- _Set exercise_: Retype the lines below exactly, from the one containing "family: Gaviidae" down to the one containing "common name: Fieldfare", including both.

─── Provided records ───

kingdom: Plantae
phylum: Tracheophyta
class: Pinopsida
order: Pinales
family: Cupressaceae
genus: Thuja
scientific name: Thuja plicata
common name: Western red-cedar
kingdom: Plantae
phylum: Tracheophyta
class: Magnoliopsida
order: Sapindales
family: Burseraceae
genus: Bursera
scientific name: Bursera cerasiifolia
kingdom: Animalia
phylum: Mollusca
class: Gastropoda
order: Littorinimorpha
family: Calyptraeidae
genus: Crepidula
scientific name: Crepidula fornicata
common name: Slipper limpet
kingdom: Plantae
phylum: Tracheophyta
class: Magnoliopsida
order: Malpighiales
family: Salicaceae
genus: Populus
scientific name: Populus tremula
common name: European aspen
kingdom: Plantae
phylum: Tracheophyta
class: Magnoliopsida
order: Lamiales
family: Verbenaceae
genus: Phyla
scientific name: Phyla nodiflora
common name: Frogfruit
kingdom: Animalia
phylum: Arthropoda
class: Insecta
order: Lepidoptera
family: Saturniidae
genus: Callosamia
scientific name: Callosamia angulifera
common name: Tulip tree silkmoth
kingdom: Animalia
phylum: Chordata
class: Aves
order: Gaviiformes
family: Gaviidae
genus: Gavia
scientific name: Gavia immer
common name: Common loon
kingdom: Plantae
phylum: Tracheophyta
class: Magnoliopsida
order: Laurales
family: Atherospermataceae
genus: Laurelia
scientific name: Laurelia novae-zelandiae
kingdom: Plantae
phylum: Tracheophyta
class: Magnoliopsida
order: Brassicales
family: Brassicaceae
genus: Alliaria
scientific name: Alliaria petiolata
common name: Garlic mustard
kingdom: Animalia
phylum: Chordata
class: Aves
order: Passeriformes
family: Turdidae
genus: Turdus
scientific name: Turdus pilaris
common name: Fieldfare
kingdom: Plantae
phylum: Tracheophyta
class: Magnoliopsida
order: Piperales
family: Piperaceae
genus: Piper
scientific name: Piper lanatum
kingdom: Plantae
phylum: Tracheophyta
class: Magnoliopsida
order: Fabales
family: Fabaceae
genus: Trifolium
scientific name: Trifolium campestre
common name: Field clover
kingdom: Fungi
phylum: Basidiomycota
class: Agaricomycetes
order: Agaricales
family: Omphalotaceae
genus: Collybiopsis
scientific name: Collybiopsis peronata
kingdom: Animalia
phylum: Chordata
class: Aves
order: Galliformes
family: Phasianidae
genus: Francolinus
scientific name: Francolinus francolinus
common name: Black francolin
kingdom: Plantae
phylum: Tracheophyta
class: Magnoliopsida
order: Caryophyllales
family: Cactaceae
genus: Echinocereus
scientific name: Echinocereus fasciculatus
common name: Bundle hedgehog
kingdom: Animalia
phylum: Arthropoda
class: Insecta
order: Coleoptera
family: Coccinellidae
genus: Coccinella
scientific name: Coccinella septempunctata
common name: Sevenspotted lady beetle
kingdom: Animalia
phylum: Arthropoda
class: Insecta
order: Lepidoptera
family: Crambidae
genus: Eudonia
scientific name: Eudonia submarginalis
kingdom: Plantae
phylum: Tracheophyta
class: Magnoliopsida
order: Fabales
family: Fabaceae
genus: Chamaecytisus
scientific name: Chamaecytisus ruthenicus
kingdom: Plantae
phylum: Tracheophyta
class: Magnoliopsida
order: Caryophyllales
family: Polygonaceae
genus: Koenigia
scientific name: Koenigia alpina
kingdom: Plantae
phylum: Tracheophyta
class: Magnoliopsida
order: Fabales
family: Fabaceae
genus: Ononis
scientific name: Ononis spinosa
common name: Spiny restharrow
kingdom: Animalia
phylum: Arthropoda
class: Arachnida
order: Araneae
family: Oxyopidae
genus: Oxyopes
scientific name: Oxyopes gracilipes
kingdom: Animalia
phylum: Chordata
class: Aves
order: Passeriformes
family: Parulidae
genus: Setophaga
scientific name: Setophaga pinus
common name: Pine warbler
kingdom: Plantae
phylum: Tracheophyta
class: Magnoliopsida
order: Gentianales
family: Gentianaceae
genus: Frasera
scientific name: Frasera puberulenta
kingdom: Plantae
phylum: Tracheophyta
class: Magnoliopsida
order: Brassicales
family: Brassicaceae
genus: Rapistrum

───

- _Exercise output_:
family: Gaviidae
genus: Gavia
scientific name: Gavia immer
common name: Common loon
kingdom: Plantae
phylum: Tracheophyta
class: Magnoliopsida
order: Laurales
family: Atherospermataceae
genus: Laurelia
scientific name: Laurelia novae-zelandiae
kingdom: Plantae
phylum: Tracheophyta
class: Magnoliopsida
order: Brassicales
family: Brassicaceae
genus: Alliaria
scientific name: Alliaria petiolata
common name: Garlic mustard
kingdom: Animalia
phylum: Chordata
class: Aves
order: Passeriformes
family: Turdidae
genus: Turdus
scientific name: Turdus pilaris
common name: Fieldfare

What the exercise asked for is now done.